La France condamne l’attaque de l’Iran et va tout faire pour éviter l’embrasement

Politique étrangère - Jeux olympiques et paralympiques - Entretien de M. Emmanuel Macron, Président de la République, avec « RMC » et « BFMTV » - Extraits

(Paris, 15 avril 2024)

=Seul le prononcé fait foi=

(…)

Q - Monsieur le Président, dans la nuit de samedi à dimanche, l’Iran a attaqué Israël. Est-ce que vous redoutez l’embrasement ?

R - Oui, c’est la crainte que nous avons tous. D’abord, nous avons condamné avec la plus grande fermeté cette attaque de l’Iran. Elle est inédite dans sa forme parce que l’Iran, depuis son sol, a envoyé des drones et des missiles, plusieurs centaines, sur le sol d’Israël. C’est une victoire d’Israël, parce qu’ils ont réussi à stopper la quasi-totalité de ces missiles et de ces drones. Seuls 7 ont touché leur sol avec un blessé. Enfin, le bilan sera fait par Israël, mais donc très limité.

### [Données enregistrées]
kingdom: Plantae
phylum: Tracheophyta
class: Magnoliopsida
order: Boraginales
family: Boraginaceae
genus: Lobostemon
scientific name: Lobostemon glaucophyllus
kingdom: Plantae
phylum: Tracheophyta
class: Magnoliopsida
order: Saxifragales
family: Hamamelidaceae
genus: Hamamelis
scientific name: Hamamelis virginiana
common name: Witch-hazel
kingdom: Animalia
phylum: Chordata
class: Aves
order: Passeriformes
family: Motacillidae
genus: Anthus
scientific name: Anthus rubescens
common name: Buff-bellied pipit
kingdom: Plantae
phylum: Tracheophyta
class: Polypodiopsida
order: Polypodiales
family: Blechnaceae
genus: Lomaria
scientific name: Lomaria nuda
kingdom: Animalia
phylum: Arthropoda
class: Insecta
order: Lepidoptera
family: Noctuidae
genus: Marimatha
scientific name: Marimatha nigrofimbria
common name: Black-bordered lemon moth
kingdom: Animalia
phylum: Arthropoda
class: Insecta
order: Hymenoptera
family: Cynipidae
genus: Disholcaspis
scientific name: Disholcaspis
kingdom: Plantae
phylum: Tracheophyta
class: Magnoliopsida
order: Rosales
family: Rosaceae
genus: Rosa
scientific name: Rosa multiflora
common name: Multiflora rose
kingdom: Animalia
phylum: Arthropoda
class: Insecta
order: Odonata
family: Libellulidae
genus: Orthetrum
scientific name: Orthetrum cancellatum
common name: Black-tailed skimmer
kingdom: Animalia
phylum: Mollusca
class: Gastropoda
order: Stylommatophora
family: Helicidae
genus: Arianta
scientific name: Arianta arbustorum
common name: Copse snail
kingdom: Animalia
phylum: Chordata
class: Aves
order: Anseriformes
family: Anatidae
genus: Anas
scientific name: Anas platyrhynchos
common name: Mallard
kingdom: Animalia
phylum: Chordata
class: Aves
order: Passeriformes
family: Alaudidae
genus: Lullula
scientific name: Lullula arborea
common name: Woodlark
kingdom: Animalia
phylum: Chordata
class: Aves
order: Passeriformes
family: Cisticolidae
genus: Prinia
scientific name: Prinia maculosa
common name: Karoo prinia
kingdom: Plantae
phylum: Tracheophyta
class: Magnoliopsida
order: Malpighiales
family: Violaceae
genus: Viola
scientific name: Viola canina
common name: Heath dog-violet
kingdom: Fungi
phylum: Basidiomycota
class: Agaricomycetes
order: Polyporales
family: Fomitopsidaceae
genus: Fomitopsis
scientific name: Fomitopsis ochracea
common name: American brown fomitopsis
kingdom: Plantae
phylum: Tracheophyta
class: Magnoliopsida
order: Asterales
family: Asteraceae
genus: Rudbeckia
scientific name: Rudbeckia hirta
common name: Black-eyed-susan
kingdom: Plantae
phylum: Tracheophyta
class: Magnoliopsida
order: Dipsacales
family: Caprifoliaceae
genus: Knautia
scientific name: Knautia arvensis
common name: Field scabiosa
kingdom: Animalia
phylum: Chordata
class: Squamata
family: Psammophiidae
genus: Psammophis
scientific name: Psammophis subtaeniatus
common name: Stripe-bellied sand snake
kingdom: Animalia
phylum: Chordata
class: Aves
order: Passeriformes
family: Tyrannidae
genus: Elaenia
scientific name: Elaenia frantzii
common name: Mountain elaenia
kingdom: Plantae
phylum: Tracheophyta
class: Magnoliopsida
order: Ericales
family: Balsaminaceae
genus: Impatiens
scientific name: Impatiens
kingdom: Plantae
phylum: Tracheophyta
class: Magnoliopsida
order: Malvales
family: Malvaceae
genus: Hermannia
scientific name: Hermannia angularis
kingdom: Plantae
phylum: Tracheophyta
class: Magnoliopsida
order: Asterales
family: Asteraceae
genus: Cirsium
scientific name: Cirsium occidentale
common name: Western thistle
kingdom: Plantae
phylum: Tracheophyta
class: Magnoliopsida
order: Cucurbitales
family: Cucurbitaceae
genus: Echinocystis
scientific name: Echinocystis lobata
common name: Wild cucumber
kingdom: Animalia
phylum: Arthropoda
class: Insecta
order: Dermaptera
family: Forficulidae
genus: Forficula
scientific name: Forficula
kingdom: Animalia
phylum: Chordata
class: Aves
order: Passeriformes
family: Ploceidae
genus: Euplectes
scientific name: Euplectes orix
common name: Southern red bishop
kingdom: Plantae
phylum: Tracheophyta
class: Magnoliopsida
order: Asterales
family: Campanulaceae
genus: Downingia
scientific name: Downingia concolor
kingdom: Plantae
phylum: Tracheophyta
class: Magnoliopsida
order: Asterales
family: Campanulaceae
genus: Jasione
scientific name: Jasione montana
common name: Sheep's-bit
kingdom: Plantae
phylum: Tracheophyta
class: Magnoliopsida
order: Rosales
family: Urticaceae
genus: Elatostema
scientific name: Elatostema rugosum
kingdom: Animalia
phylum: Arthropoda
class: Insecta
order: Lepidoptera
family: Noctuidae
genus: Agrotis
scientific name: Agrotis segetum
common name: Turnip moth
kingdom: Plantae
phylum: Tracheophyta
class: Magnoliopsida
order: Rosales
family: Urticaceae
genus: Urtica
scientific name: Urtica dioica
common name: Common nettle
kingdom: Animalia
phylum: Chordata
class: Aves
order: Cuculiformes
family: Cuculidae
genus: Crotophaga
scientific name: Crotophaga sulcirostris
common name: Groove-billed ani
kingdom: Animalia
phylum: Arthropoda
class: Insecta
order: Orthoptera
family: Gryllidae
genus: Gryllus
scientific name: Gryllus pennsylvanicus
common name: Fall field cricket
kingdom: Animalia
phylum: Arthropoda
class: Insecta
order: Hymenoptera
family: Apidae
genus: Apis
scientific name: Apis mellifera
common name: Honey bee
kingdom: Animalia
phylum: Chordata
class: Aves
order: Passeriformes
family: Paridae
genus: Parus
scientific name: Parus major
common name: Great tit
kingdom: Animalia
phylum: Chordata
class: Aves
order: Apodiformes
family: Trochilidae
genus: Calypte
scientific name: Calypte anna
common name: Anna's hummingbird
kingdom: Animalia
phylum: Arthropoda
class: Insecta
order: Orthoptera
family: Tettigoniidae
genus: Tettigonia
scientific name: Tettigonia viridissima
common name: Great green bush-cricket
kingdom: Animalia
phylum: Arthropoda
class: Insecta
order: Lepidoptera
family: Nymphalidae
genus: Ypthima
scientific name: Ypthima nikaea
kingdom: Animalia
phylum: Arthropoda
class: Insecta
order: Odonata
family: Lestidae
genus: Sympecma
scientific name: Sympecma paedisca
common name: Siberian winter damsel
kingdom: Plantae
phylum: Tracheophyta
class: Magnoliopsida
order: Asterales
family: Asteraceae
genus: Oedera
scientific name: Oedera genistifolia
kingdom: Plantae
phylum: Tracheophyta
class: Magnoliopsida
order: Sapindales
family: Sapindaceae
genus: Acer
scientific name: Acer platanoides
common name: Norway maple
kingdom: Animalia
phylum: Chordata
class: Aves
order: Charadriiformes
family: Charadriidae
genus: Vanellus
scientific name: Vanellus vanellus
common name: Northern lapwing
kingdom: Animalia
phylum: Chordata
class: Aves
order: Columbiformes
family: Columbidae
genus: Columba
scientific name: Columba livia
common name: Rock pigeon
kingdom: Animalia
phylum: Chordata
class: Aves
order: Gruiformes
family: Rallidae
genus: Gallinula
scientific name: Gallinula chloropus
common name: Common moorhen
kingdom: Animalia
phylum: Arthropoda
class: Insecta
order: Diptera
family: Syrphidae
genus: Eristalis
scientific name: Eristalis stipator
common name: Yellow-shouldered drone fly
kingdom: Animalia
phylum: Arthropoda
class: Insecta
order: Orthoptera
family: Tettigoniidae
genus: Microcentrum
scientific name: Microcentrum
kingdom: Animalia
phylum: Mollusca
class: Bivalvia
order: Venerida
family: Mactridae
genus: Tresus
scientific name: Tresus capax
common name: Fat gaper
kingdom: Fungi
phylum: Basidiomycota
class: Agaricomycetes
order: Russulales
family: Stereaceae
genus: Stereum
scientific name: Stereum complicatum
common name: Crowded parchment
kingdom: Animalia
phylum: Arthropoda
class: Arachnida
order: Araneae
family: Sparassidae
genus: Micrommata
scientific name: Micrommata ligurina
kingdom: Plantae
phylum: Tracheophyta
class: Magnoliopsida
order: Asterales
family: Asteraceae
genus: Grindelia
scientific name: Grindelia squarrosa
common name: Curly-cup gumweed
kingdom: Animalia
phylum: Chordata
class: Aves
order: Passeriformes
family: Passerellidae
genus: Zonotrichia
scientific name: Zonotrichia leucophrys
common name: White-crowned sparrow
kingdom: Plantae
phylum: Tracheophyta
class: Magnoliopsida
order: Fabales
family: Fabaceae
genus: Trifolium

### [À faire]
1: Répondez aux questions suivantes à partir de l'entretien :
(a) Où et à quelle date l'entretien a-t-il été donné ?
(b) À quels médias le Président de la République accorde-t-il cet entretien ?
(c) D'après la réponse du Président, combien de missiles et de drones ont touché le sol d'Israël ?
2: Relevez tous les pays nommés dans l'entretien, titre compris.
3: Reproduisez fidèlement le passage de l'entretien qui s'ouvre sur les mots contenant « La France condamne » et se ferme sur « 15 avril 2024) ».

### [Les réponses]
1:
(a) À Paris, le 15 avril 2024.
(b) À « RMC » et à « BFMTV ».
(c) Seuls 7.

2: La France, l'Iran, Israël.

3:
La France condamne l’attaque de l’Iran et va tout faire pour éviter l’embrasement

Politique étrangère - Jeux olympiques et paralympiques - Entretien de M. Emmanuel Macron, Président de la République, avec « RMC » et « BFMTV » - Extraits

(Paris, 15 avril 2024)